--- START ---

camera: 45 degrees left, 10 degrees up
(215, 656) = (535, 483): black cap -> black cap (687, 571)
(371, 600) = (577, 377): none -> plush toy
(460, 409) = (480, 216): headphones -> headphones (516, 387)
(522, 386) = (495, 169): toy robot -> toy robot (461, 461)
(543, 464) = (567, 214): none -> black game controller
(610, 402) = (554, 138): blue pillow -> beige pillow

--- END ---
--- START ---

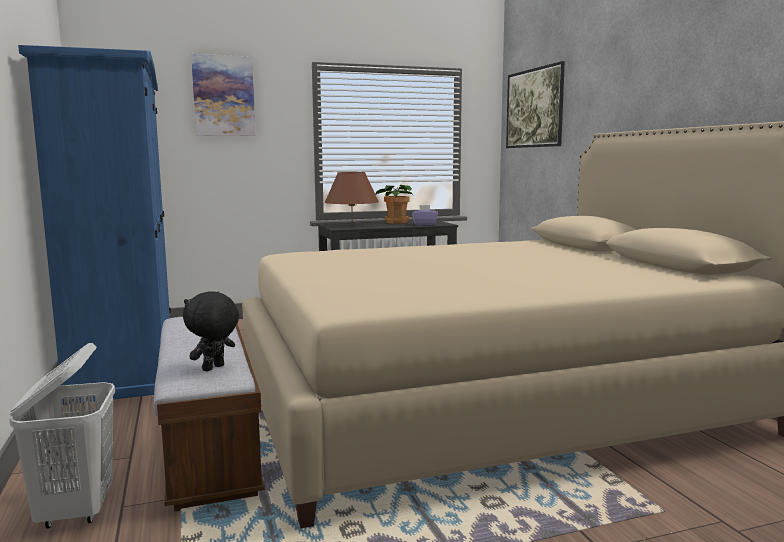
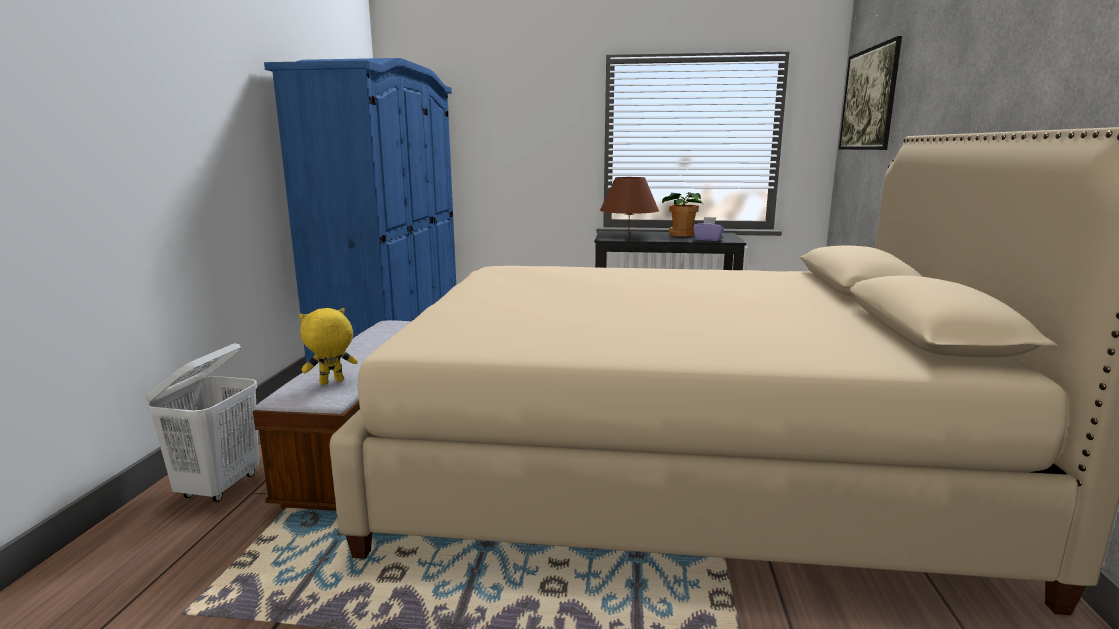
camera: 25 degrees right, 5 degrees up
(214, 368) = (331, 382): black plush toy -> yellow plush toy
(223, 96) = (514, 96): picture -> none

--- END ---

*Exercise aim:*
Once you find the line with "(460, 409) = (480, 216): headphones" above, print it and every line after it up to and including the line with "(610, 402) = (554, 138): blue", exactly as written and nothing else.

*Result of this exercise:*
(460, 409) = (480, 216): headphones -> headphones (516, 387)
(522, 386) = (495, 169): toy robot -> toy robot (461, 461)
(543, 464) = (567, 214): none -> black game controller
(610, 402) = (554, 138): blue pillow -> beige pillow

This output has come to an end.